Datos:

:::

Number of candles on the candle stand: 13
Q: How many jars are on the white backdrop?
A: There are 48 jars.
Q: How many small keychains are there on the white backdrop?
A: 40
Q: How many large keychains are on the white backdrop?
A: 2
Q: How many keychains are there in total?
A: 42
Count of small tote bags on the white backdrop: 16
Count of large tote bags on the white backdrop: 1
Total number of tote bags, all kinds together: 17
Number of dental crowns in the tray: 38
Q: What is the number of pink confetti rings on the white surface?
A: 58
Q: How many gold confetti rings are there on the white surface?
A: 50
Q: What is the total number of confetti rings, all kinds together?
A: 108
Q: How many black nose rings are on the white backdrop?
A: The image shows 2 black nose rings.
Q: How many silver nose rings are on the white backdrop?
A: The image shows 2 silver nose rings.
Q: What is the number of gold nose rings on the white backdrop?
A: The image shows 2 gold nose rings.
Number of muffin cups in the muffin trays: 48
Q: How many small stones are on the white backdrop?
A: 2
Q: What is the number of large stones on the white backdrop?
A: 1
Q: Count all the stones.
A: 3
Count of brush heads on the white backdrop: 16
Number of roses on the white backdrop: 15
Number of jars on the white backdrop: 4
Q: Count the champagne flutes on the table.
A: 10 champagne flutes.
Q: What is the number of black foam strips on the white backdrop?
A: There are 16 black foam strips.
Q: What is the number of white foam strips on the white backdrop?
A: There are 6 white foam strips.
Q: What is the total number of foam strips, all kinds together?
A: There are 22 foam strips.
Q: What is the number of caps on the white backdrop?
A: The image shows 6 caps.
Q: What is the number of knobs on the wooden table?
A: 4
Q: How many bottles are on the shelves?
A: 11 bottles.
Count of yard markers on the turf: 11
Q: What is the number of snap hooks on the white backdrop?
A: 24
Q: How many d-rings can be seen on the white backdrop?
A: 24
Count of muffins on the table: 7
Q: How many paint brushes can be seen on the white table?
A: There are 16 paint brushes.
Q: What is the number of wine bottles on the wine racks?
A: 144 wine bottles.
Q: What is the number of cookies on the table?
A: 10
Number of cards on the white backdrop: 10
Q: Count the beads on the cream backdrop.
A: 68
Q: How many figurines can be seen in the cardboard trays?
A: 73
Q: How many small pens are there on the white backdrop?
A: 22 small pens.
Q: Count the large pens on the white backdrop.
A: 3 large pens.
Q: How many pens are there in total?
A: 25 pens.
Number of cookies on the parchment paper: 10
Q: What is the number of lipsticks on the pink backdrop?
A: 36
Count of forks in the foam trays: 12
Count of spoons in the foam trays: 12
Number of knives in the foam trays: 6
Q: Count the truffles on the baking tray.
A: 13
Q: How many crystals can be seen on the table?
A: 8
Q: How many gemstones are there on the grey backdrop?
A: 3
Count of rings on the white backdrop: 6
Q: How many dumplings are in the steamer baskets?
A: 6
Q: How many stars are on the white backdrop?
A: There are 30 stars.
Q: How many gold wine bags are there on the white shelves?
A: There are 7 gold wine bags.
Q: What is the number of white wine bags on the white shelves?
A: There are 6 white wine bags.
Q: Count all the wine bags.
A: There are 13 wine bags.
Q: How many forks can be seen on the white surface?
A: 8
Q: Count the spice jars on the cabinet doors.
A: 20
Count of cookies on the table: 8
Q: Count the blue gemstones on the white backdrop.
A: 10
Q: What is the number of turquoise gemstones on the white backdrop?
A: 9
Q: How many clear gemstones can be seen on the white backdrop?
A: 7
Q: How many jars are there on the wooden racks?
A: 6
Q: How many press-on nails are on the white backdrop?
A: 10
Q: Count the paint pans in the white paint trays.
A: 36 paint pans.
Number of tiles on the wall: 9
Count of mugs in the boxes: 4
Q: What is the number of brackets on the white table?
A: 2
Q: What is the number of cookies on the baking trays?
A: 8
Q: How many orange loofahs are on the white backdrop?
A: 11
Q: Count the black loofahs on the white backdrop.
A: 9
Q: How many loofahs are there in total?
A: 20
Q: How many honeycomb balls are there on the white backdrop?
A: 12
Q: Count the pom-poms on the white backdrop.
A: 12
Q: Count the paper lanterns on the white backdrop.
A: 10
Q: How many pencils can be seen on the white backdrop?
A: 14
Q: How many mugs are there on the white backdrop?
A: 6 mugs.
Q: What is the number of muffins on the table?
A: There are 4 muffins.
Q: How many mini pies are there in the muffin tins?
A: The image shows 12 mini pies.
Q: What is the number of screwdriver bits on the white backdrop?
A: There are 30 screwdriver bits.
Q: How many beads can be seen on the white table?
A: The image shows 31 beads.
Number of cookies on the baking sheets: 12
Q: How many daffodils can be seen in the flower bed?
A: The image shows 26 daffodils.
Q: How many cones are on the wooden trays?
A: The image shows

:::

Enunciado: En los datos anteriores, cambia "foam trays" por "plastic trays" en el tramo que va desde la línea que contiene "Q: How many figurines" hasta la que contiene "Number of knives in the foam trays: 6", ambas incluidas. Copia ese tramo con ese único cambio.

Respuesta:
Q: How many figurines can be seen in the cardboard trays?
A: 73
Q: How many small pens are there on the white backdrop?
A: 22 small pens.
Q: Count the large pens on the white backdrop.
A: 3 large pens.
Q: How many pens are there in total?
A: 25 pens.
Number of cookies on the parchment paper: 10
Q: What is the number of lipsticks on the pink backdrop?
A: 36
Count of forks in the plastic trays: 12
Count of spoons in the plastic trays: 12
Number of knives in the plastic trays: 6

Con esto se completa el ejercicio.